**WHAT THE TASK REQUIRES**
Using the MPI forum post, decide whether each statement agrees with it, answering yes or no and quoting the words that decide it: 1. The error occurs only when more than one thread is used. 2. Attaching a large buffer with MPI_buffer_attach solved the problem. 3. The error reports that 16 bytes were received into a buffer of size 1.

**SUPPLIED TEXT**
###

Reputation: 61
I get a strange behavior of my simple MPI program. I spent time to find an answer myself, but I can't. I red some questions here, like OpenMPI MPI_Barrier problems, MPI_SEND stops working after MPI_BARRIER, Using MPI_Bcast for MPI communication. I red MPI tutorial on mpitutorial. My program just modify array that was broadcasted from root process and then gather modified arrays to one array and print them. So, the problem is, that when I use code listed below with uncommented MPI_Barrier(MPI_COMM_WORLD) I get an error.
#include "mpi/mpi.h"
#define N 4
void transform_row(int* row, const int k) {
for (int i = 0; i < N; ++i) {
row[i] *= k;
}
}
const int root = 0;
int main(int argc, char** argv) {
MPI_Init(&argc, &argv);
int rank, ranksize;
MPI_Comm_rank(MPI_COMM_WORLD, &rank);
MPI_Comm_size(MPI_COMM_WORLD, &ranksize);
if (rank == root) {
int* arr = new int[N];
for (int i = 0; i < N; ++i) {
arr[i] = i * i + 1;
}
MPI_Bcast(arr, N, MPI_INT, root, MPI_COMM_WORLD);
}
int* arr = new int[N];
MPI_Bcast(arr, N, MPI_INT, root, MPI_COMM_WORLD);
//MPI_Barrier(MPI_COMM_WORLD);
transform_row(arr, rank * 100);
int* transformed = new int[N * ranksize];
MPI_Gather(arr, N, MPI_INT, transformed, N, MPI_INT, root, MPI_COMM_WORLD);
if (rank == root) {
for (int i = 0; i < ranksize; ++i) {
for (int j = 0; j < N ; j++) {
printf("%i ", transformed[i * N + j]);
}
printf("\n");
}
}
MPI_Finalize();
return 0;
}
The error comes with number of thread > 1. The error:
Fatal error in PMPI_Barrier: Message truncated, error stack: PMPI_Barrier(425)...................: MPI_Barrier(MPI_COMM_WORLD) failed
MPIR_Barrier_impl(332)..............: Failure during collective
MPIR_Barrier_impl(327)..............:
MPIR_Barrier(292)...................:
MPIR_Barrier_intra(150).............:
barrier_smp_intra(111)..............:
MPIR_Bcast_impl(1452)...............:
MPIR_Bcast(1476)....................:
MPIR_Bcast_intra(1287)..............:
MPIR_Bcast_binomial(239)............:
MPIC_Recv(353)......................:
MPIDI_CH3U_Request_unpack_uebuf(568): Message truncated; 16 bytes received but buffer size is 1
I understand that some problem with buffer exists, but when I use MPI_buffer_attach to attach big buffer to MPI it don't help.

###

**AVAILABLE DATA**
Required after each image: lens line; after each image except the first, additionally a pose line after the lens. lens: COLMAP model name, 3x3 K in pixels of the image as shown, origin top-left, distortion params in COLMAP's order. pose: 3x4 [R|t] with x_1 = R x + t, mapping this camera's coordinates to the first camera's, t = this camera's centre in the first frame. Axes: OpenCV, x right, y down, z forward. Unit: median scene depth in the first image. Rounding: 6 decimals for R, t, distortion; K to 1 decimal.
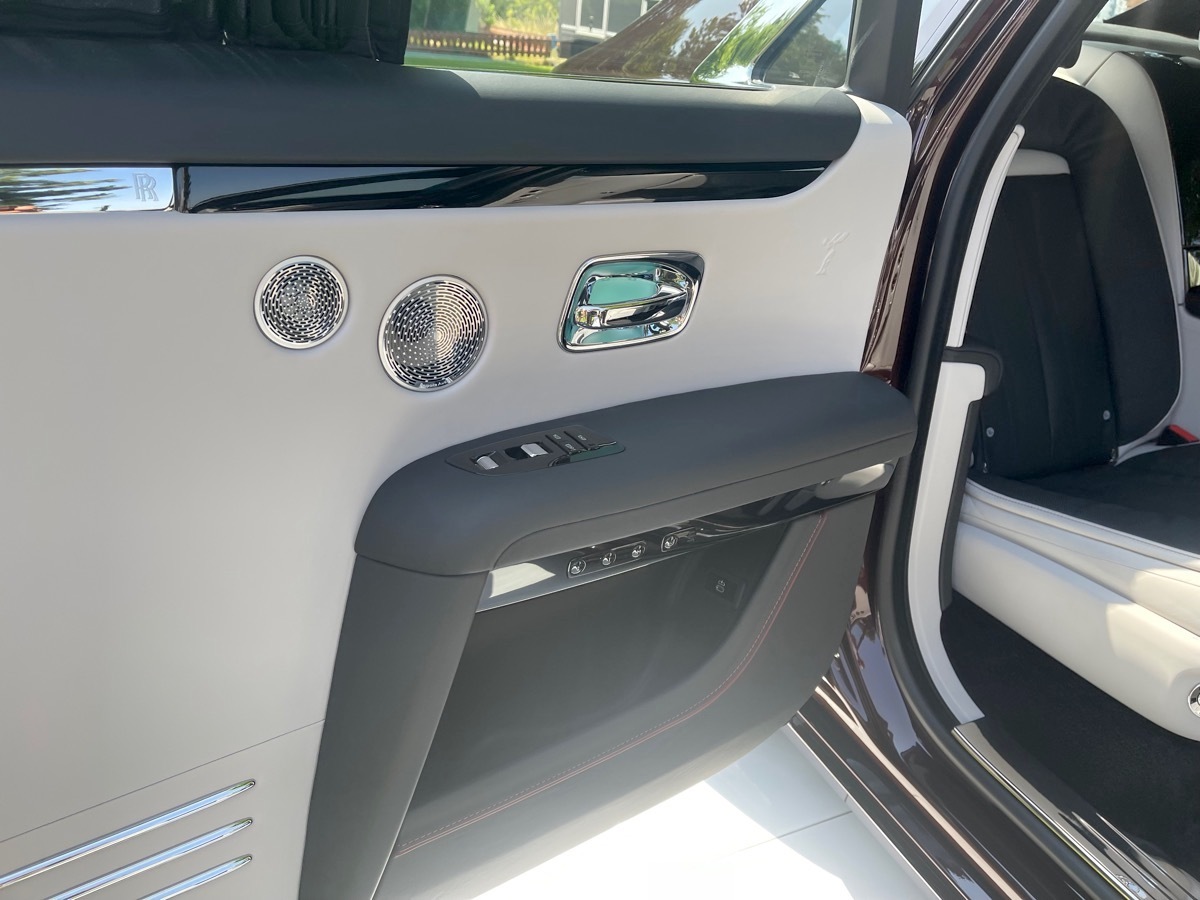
lens RADIAL K [[928.2, 0, 600.0], [0, 928.2, 450.0], [0, 0, 1]] dist [0.073607, -0.111270]
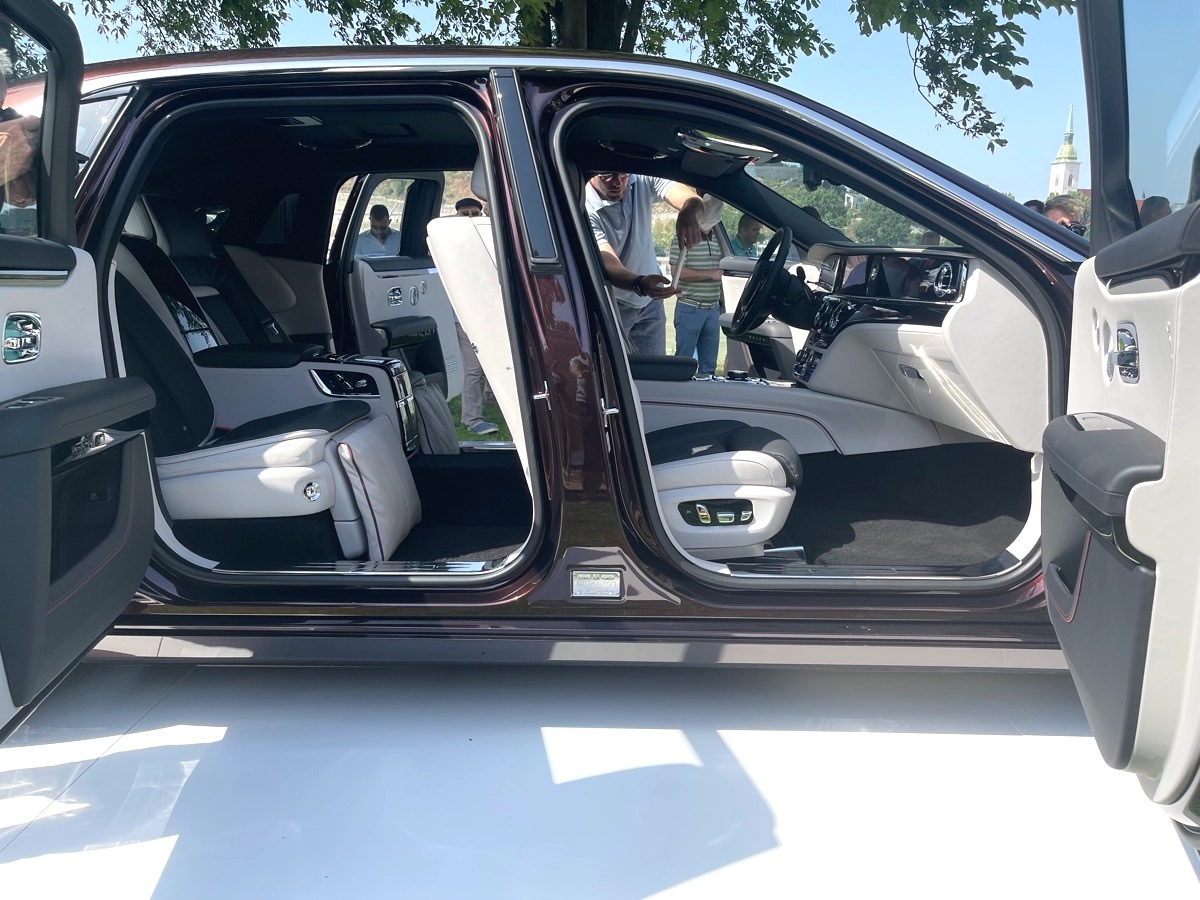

###

**TASK RESPONSE**
1. Yes: "The error comes with number of thread > 1."
2. No: "when I use MPI_buffer_attach to attach big buffer to MPI it don't help."
3. Yes: "16 bytes received but buffer size is 1"